Many buildings collapsed under the weight of 2 to 3 feet of snow. Roads were closed; trains and buses canceled. People could not leave their homes for days. Milk and bread and other delivery trucks could not get through. School buses were halted, and it was a joyous occasions for all students. Snow clearing was much different in those days also, since they used no salt on the roads.

“Although I was 11 months old, I remember the talk of the 1950 Snowstorm,” says Ray Mulrooney in the Weirton [WV]Area Museum & Cultural Center newsletter (Nov 23, 2009.) “My mother was with child and was worried that she could not get to the hospital in Steubenville. The streets were covered with 36 inches of snow and there were 6 foot drifts. Banfield Ave. was covered.

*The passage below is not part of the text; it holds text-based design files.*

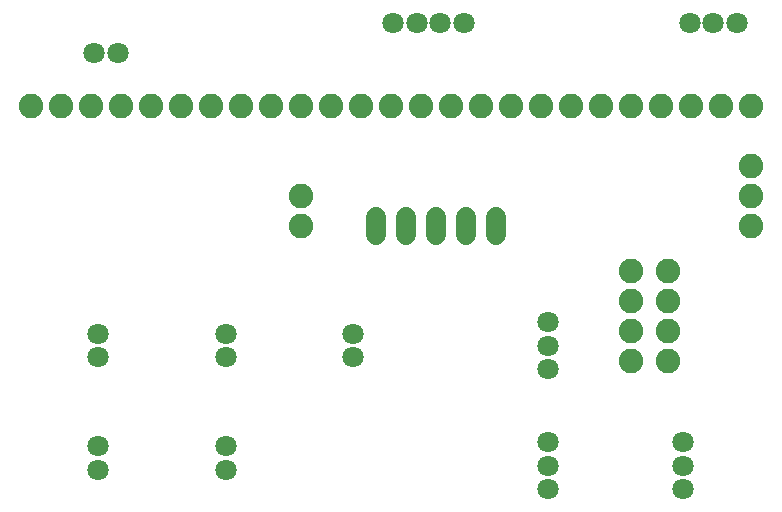
<source format=gbr>
G04 EAGLE Gerber RS-274X export*
G75*
%MOMM*%
%FSLAX34Y34*%
%LPD*%
%INSoldermask Bottom*%
%IPPOS*%
%AMOC8*
5,1,8,0,0,1.08239X$1,22.5*%
G01*
G04 Define Apertures*
%ADD10C,1.727200*%
%ADD11C,2.082800*%
%ADD12C,1.803200*%
D10*
X317500Y246380D02*
X317500Y261620D01*
X342900Y261620D02*
X342900Y246380D01*
X368300Y246380D02*
X368300Y261620D01*
X393700Y261620D02*
X393700Y246380D01*
X419100Y246380D02*
X419100Y261620D01*
D11*
X25400Y355600D03*
X50800Y355600D03*
X76200Y355600D03*
X101600Y355600D03*
X127000Y355600D03*
X152400Y355600D03*
X177800Y355600D03*
X203200Y355600D03*
X228600Y355600D03*
X254000Y355600D03*
X279400Y355600D03*
X304800Y355600D03*
X330200Y355600D03*
X355600Y355600D03*
X381000Y355600D03*
X406400Y355600D03*
X431800Y355600D03*
X457200Y355600D03*
X482600Y355600D03*
X508000Y355600D03*
X533400Y355600D03*
X558800Y355600D03*
X584200Y355600D03*
X609600Y355600D03*
X635000Y355600D03*
X635000Y254000D03*
X635000Y279400D03*
X635000Y304800D03*
D12*
X331950Y425450D03*
X351950Y425450D03*
X371950Y425450D03*
X391950Y425450D03*
X82550Y142400D03*
X82550Y162400D03*
X82550Y47150D03*
X82550Y67150D03*
X298450Y142400D03*
X298450Y162400D03*
X190500Y142400D03*
X190500Y162400D03*
X190500Y47150D03*
X190500Y67150D03*
X463550Y132400D03*
X463550Y152400D03*
X463550Y172400D03*
X463550Y30800D03*
X463550Y50800D03*
X463550Y70800D03*
X577850Y30800D03*
X577850Y50800D03*
X577850Y70800D03*
X583250Y425450D03*
X603250Y425450D03*
X623250Y425450D03*
X78900Y400050D03*
X98900Y400050D03*
D11*
X254000Y279400D03*
X254000Y254000D03*
X533400Y165100D03*
X533400Y139700D03*
X565150Y165100D03*
X565150Y139700D03*
X533400Y215900D03*
X533400Y190500D03*
X565150Y215900D03*
X565150Y190500D03*
M02*

</source>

“Our house was a full block and a half from Rt. 7 which had been cleared by the Ohio National Guard. There was no way we could get to Rt.7 with out help. My father called the neighbors. They got out their coal shovels (not many had snow shovels in 1950) and started to dig. They had to put the snow to the side, so when they were done there were 8 foot walls along the path that my dad’s car would travel. The path went from our house to Rt7.

Children sled riding on Brightway on Marland Heights, Weirton, WV during the 1950 Snowstorm.

Children sled riding on Brightway on Marland Heights, Weirton, WV during the 1950 Snowstorm.

“My father, mother, and my mother’s mother cooked eggs and anything else that we could find to feed the shovelers. The Wilsons across the street fixed highballs to keep them warm.

“Soon my mother was on her way to Steubenville with her unborn child that I wanted to call ‘Stormy.’ The baby was not ready to enter this cold icy world, so my mother went to her aunt Anna’s house on 3rd Street in Steubenville. My dad got food for us and restocked the Wilson’s stock.

“The roads up the hill to the Ohio Valley Hospital were impassable, a day or two later my mother had to walk a few blocks to Gill Memorial Hospital that was near Aunt Anna’s home to have her beautiful little girl Janice Sharyn on November 29, 1950.”


3 Responses

  • Hazel Moats- Hughes says:

    My dad would talk of this storm every year in the winter, I loved to hear his account of it, I miss my dad but share this amazing story with my children and grandchildren.

  • Sheryl P. Suplee says:

    I was 3 years old and do remember my Dad and Grandfather trying to dig us out..It was deep enough to make a tunnel for me to walk through..

  • Robert Mease says:

    I was born November 23,1950. I heard about the snowstorm from my father and a friend of my mother.